Since the COVID-19 pandemic, many states have struggled to reengage students who are chronically absent from school. According to the National Center for Education Statistics, 72% of schools reported an increase in chronic absenteeism in the 2021-22 school year. The difficult transition to hybrid learning models in addition to other challenges worsened by the pandemic led to declining levels of student engagement and attendance. Despite the severity of existing challenges, schools in Connecticut have found significant success in reengaging students using home visits.
Chronic absenteeism can have long-term impacts on students’ health, academic achievement, graduation rates, and their likelihood of being impacted by poverty or the justice system. State policymakers may look to attendance and engagement programs as one option to support students.
According to Kari Sullivan-Custer, the attendance lead at the Connecticut State Department of Education, the Learner Attendance and Engagement Program (LEAP) has seen immediate and significant declines in student absenteeism. In a recent interview, Sullivan-Custer mentioned that chronic absenteeism has always been a top priority for state leaders.
During the 2015-16 school year, state data suggests that more than 50,000 students in Connecticut’s public schools had met the criteria for being chronically absent.
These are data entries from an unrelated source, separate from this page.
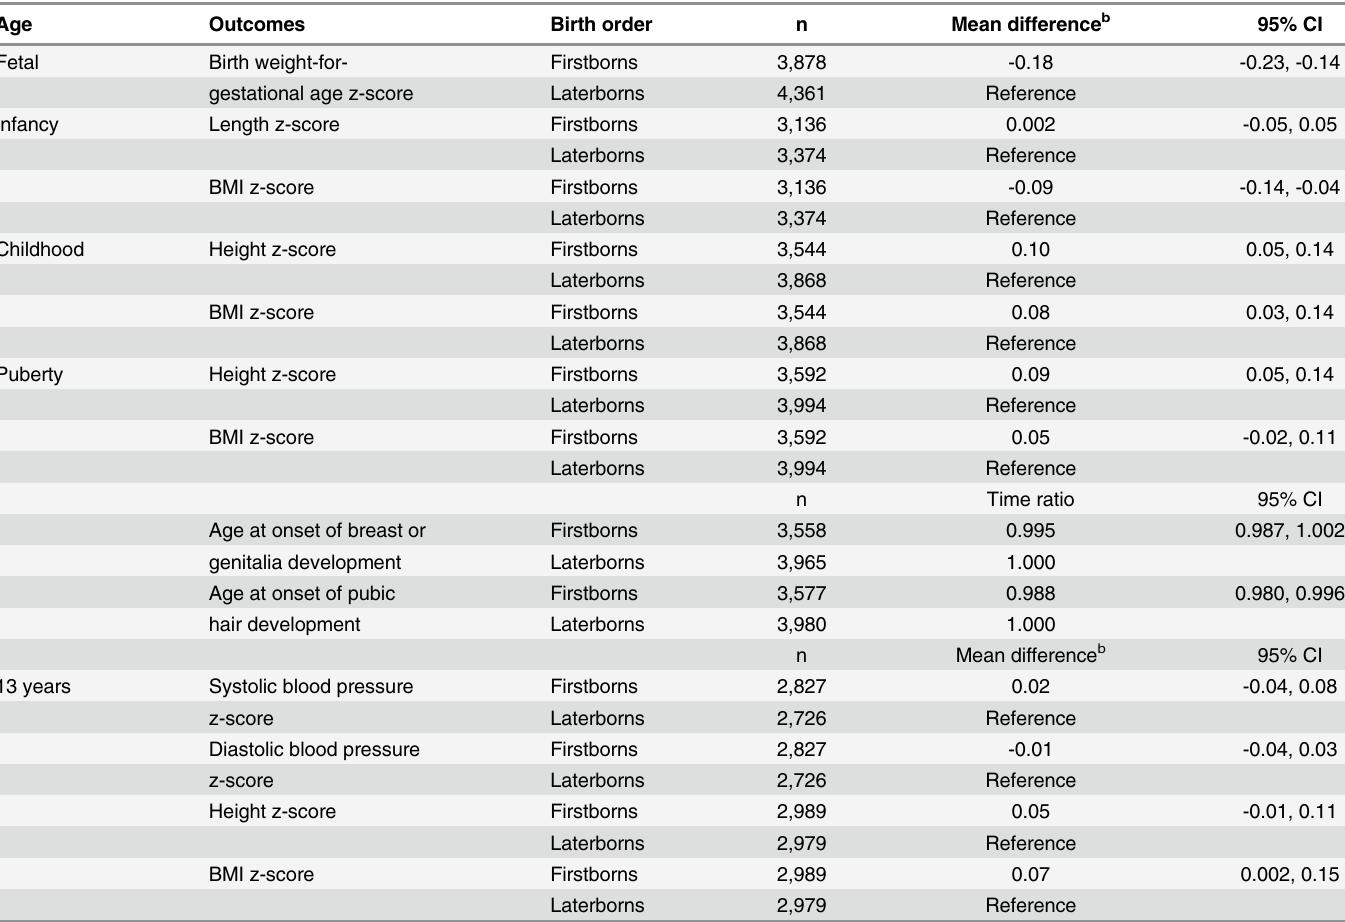
Table 2. Adjusted a association of birth order with birth weight-for-gestational age z-score for growth during fetal phase, height and body mass index (BMI) z-scores during infancy, childhood and pubertal phases, age at onset of breast or genitalia or pubic hair development (Tanner stage II) and blood pressure, height and BMI z-scores at 13 years in the Hong Kong ’ s “ Children of 1997 ” birth cohort, Hong Kong, China, 1997 –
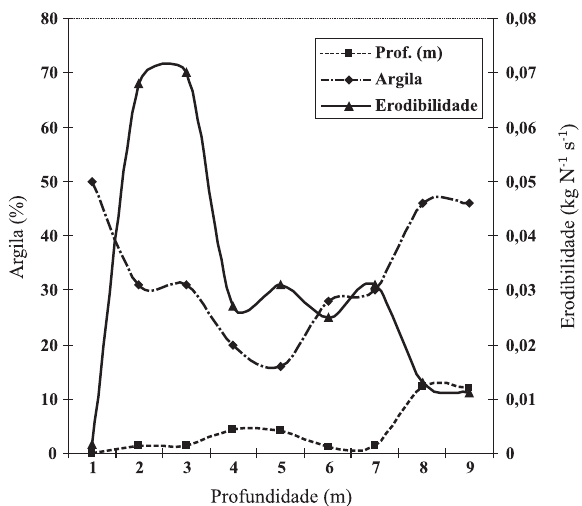
Figura 6. Erodibilidade e teores de argila em profundidade do Latossolo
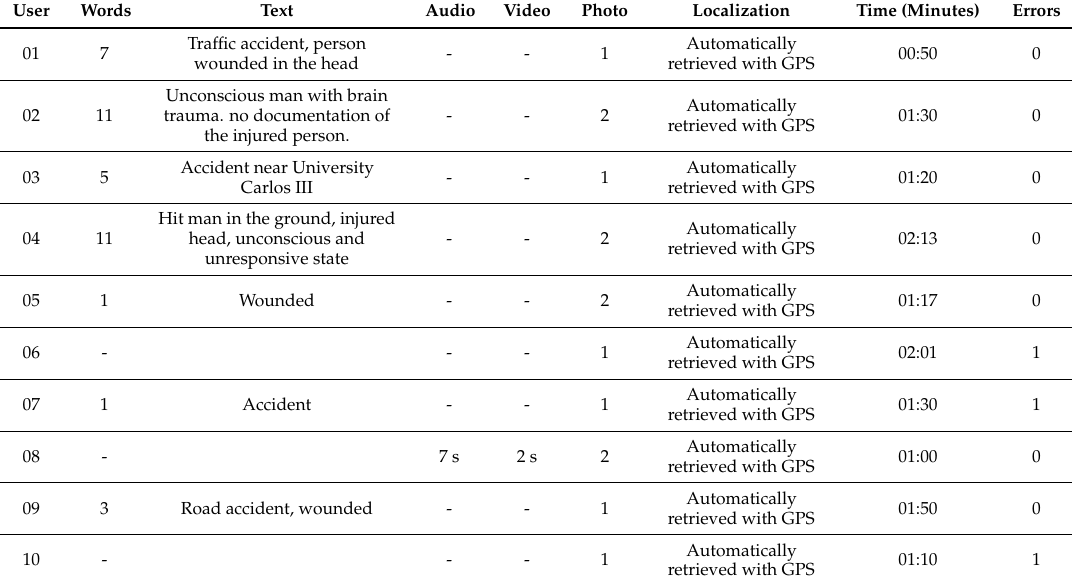
Table 3. Quantitative data resulting from the experiment.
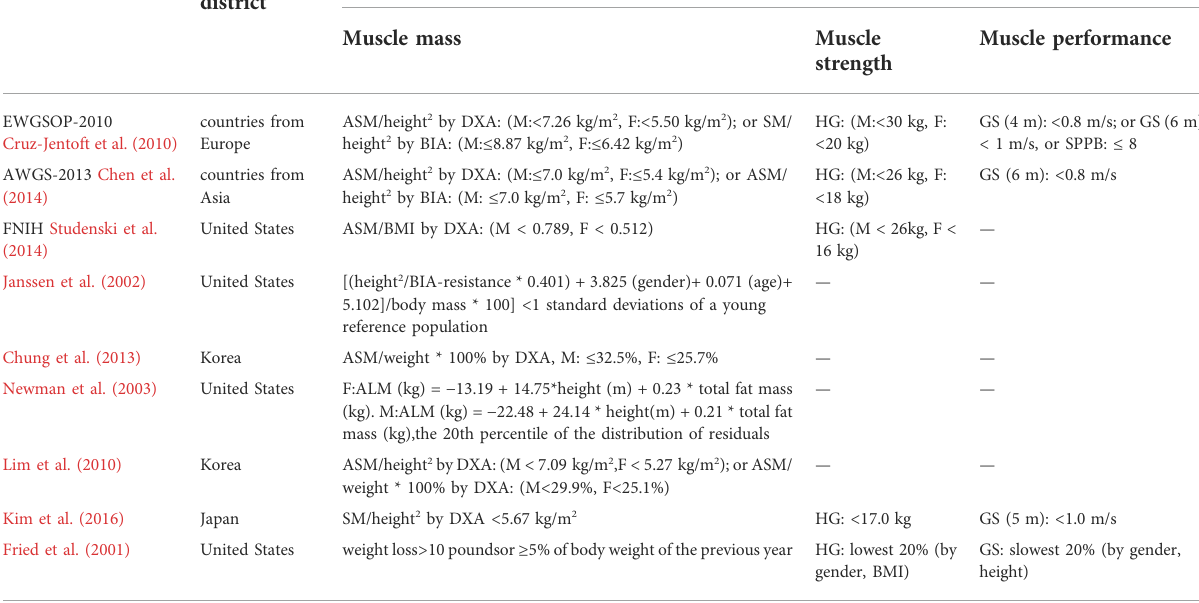
TABLE 2 Different indicators and cut-off points in de fi ning sarcopenia.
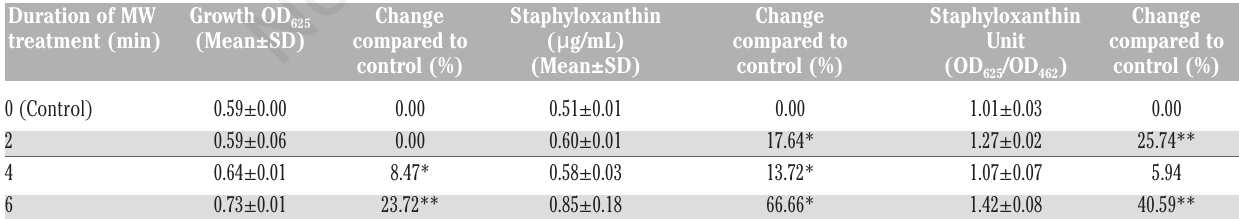
Table 2. Effect of low power microwaves (MW) on growth and staphyloxanth in production in S. aureus. Duration of MW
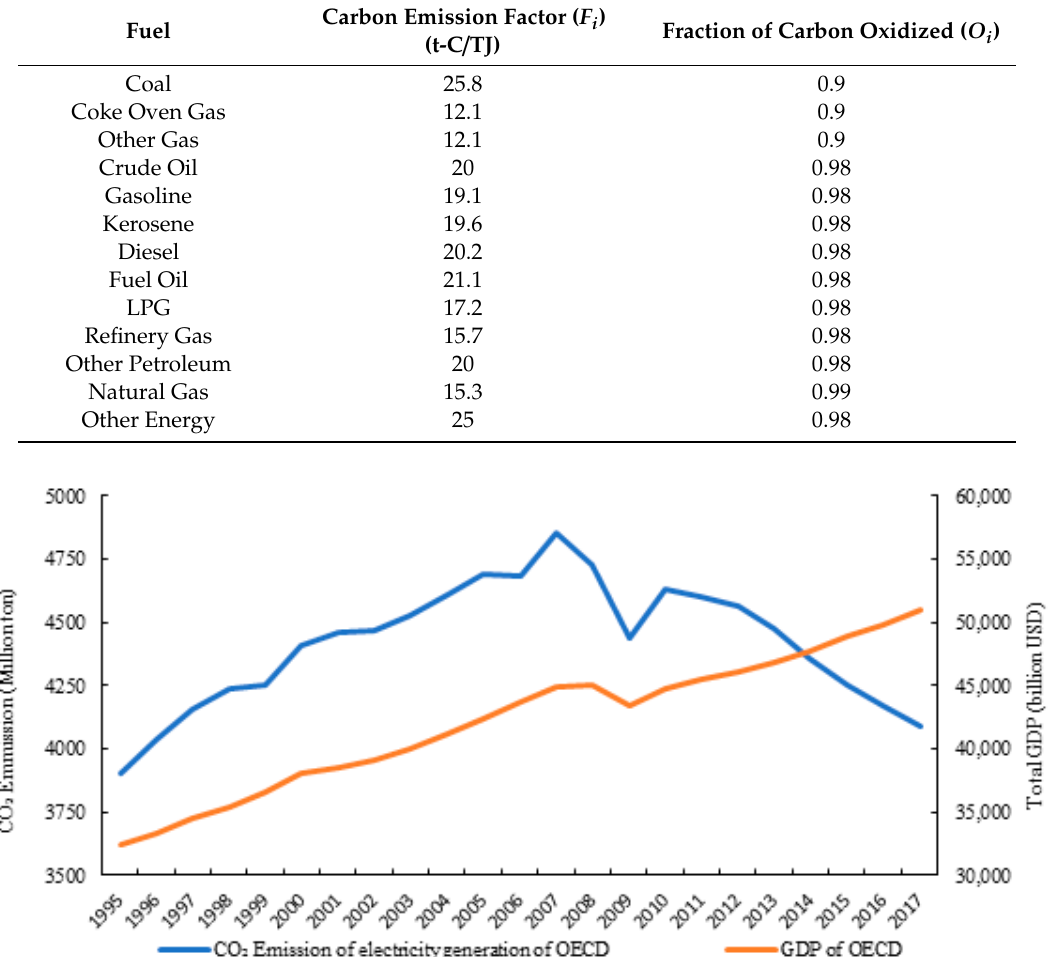
Table 1. Carbon emission factors and fraction of carbon oxidized by fuels [1].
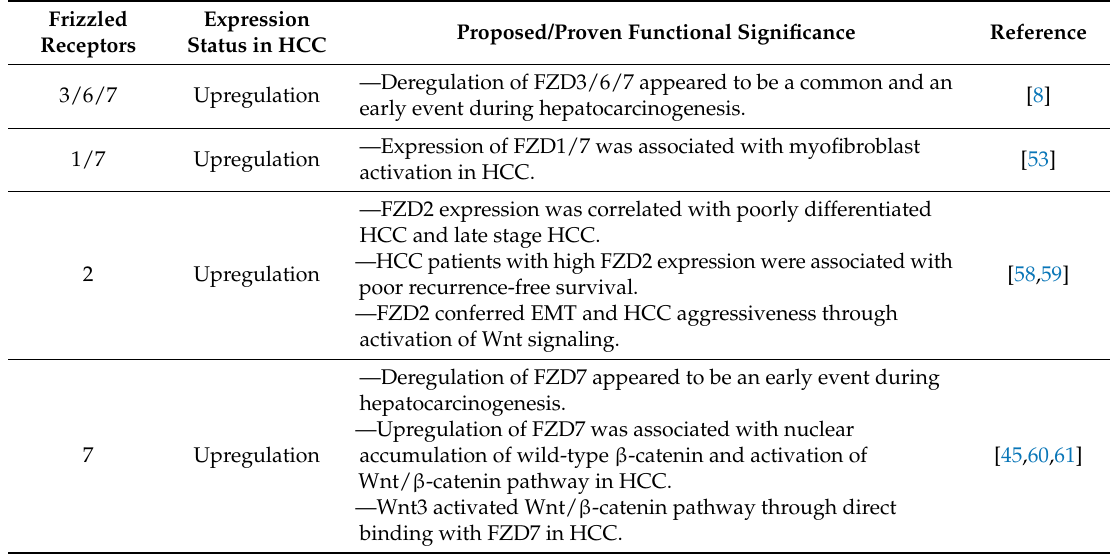
Table 1. Summary of clinical studies of Frizzled (FZD) receptors in hepatocellular carcinoma (HCC).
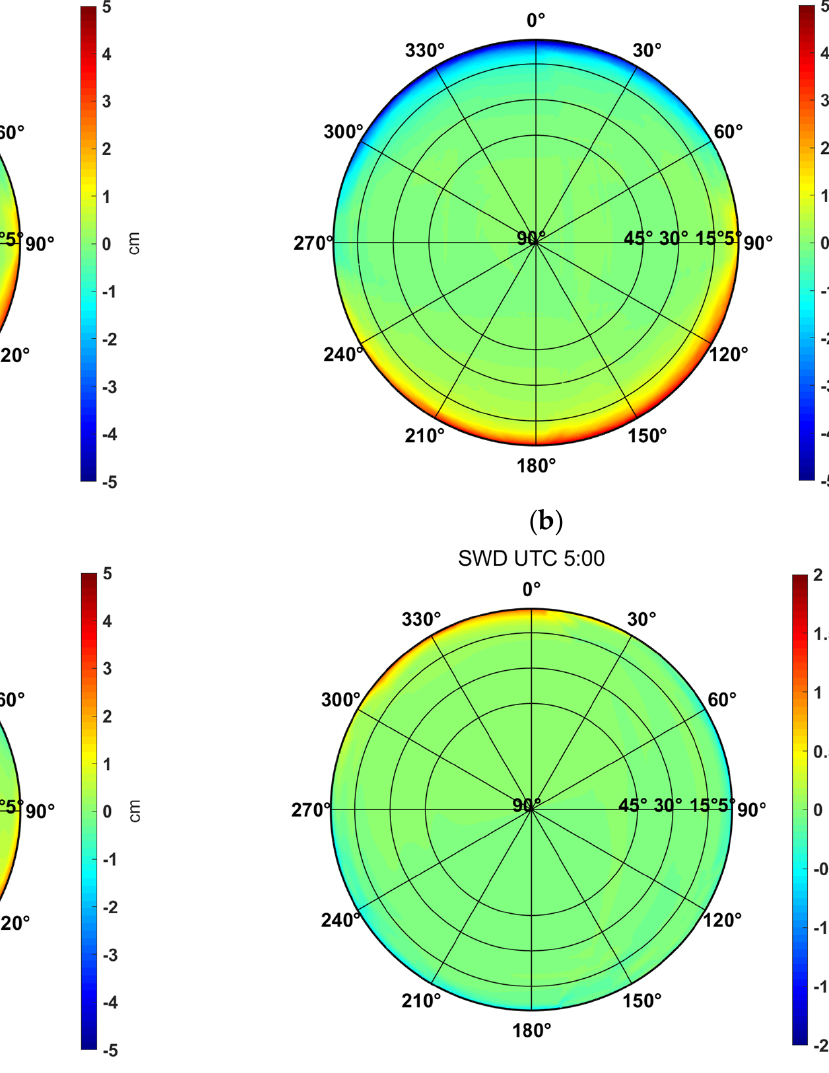
Figure 8. The asymmetry of ray-tracing slant delays calculated by removal of the mean value of each elevation, for the IGS station SHAO located in Shanghai on 26 December 2018. ( a ) SHDs at 00:00 UTC, ( b ) SHDs at 05:00 UTC, ( c ) SWDs at 00:00 UTC, ( d ) SWDs at 05:00 UTC. Please note the difference between the bound of the colorbar.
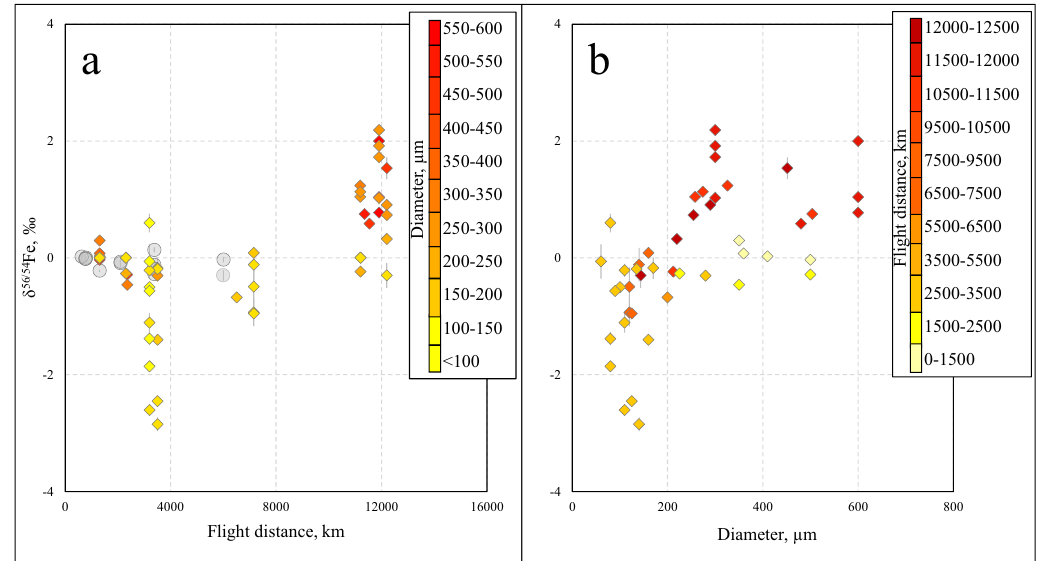
Fig. 3 Relations between Fe isotopic signatures, distance, and size. a - Fe isotopic signatures of the Australasian microtektites versus their distance to the hypothetical crater location. b – Fe isotopic signatures of the microtektites versus their diameter. Macroscopic tektites are shown using gray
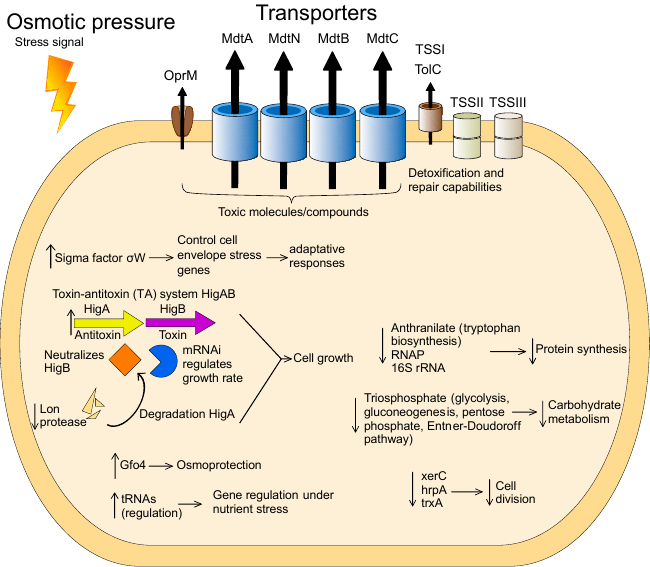
Figure 7. Model of the cellular processes involved in osmotic stress adaptation in Granulicella sp. WH15. The arrows depict upregulation ( ↑ ) and downregulation ( ↓ ) of transcripts and proteins.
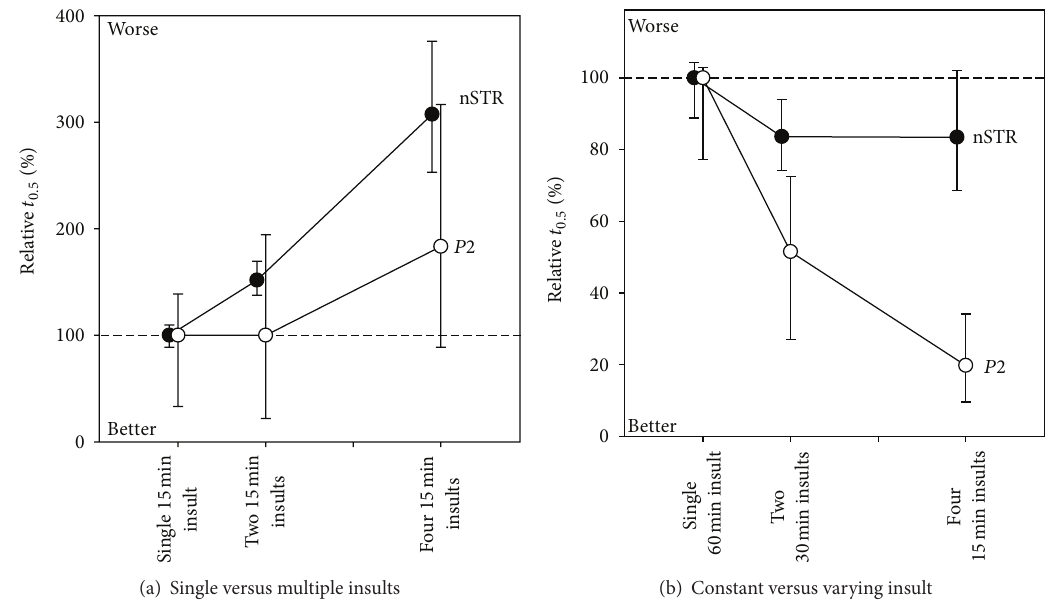
F 8: Effect of repeated IOP elevation on ERG recovery. e time taken for 50 ) recovery following repeated IOP insults is expressed , un�lled symbols) and inner retinal responses (nS�R, �lled symbols). (a) Comparison of single and multiple insults at the same IOP. (b) Comparison of single and multiple insults of equal integral. Reprinted from [78] with permission. e Association for Research in Vision and Ophthalmology remains the copyright holder. 𝑃𝑃𝑃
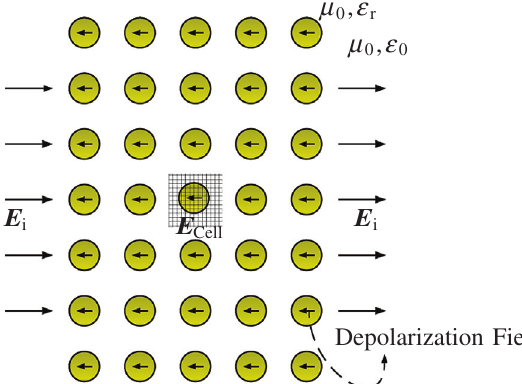
Figure 1. Periodic arrangement of dielectric scatterers of consti- tutive parameters ( l 0, e 0 ) embedded in a medium of background medium of permittivity ( l 0 , e r ). Arrows inside the scatterers indicate the depolarization field under the application of an incident field E i . The symbol E Cell represents the total field in a cubic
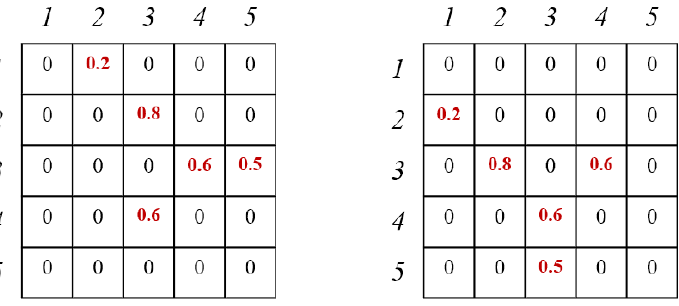
Figure 4. Out-degree and in-degree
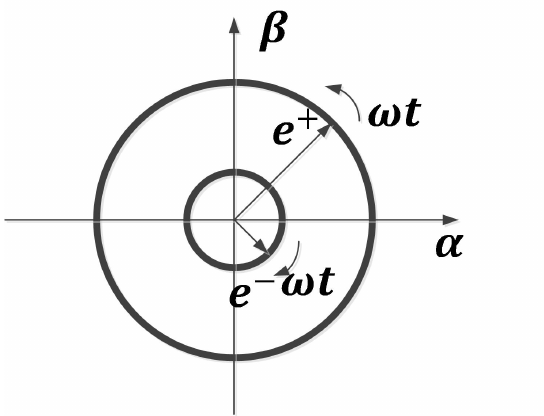
Figure 6. Schematic diagram of the positive and negative sequence αβ coordinate system of the grid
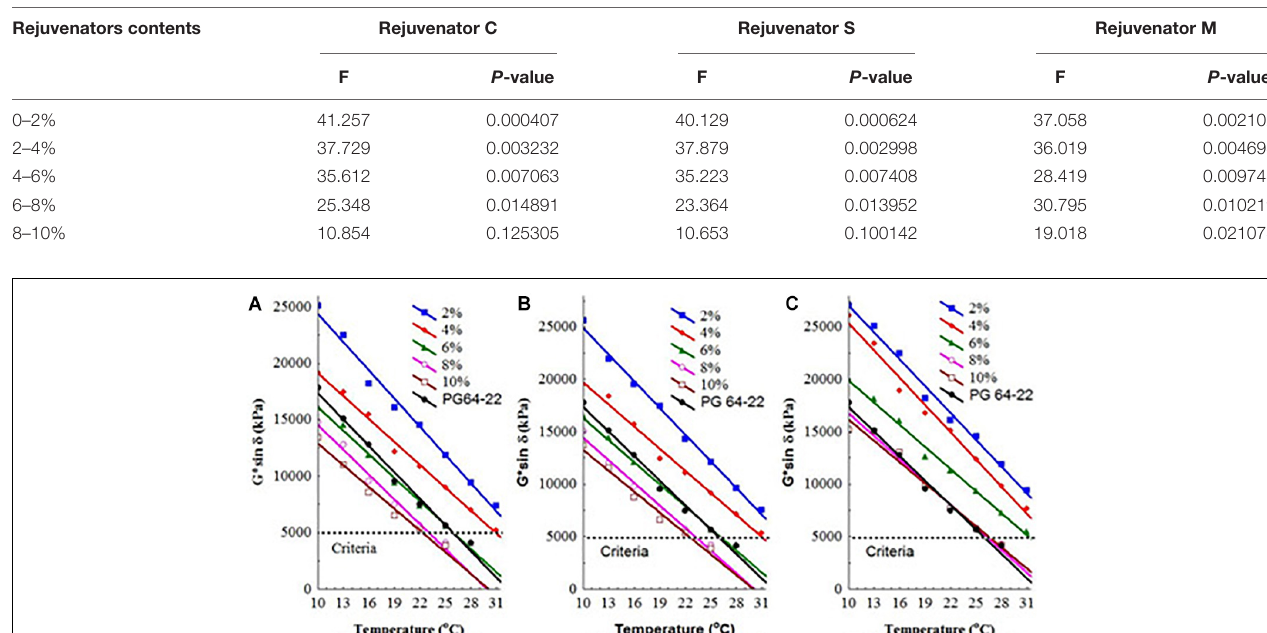
TABLE 7 | One-factor rejuvenator contents ANOVA on G*/sin δ of recovered bitumen ( α = 0.05).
Sadly, the COVID-19 pandemic exacerbated these numbers and resulted in call for action by state officials and school leaders. In April 2021, the department of education and Gov. Ned Lamont announced the state would invest $10.7 million of Connecticut’s federal COVID-19 recovery funding into LEAP.
In the summer of 2021, LEAP took off by engaging 15 school districts struggling with high levels of chronic absenteeism. The program includes a partnership between the department of education and six Regional Education Service Centers. It’s designed to help equip and train school employees or local community members to visit the homes of children who have been chronically absent from school.
In spring 2022, the Center for Connecticut Education Research Collaboration published a report on LEAP’s attendance results and specified that students in pre-K through fifth grade experienced an eight percentage point increase in attendance nine months after the first LEAP visit. Students in grades six through 12 experienced an even greater increase in attendance rates — sixteen percentage points — during the same period.
Sullivan-Custer credits the LEAP program’s success in improving school attendance to the efforts of home visitors developing trusting relationships with families. The home visit model transitions away from the traditional punitive and truancy-based perspectives. Instead of asking, “why isn’t your student attending school?” home visitors shift their language to, “what could help your student attend school regularly?” To address language barriers, the program considers cultural competency in its training model and encourages home visitors to work with families they speak the same language as.
Sullivan-Custer emphasizes that the home visit initiative is more than just making sure a student is attending school regularly. It’s about making sure families have support to address barriers such as access to “health care, quality housing, Wi-Fi connection and other resources that impact a child’s ability to engage in schools.” Home visitors offer a range of services from mentoring, tutoring and transportation to after-school programs and financial aid application support. This upcoming year, Gov. Ned Lamont is planning to invest an additional $7 million of federal recovery funding into the program in hopes of reaching more school districts and students.
Connecticut’s LEAP program’s ability to leverage the importance of building trusting relationships and accommodating the needs of families has resulted in notable drops in school chronic absenteeism. Given the ramifications of chronic absenteeism for student success, other states may benefit from the lessons of this initiative.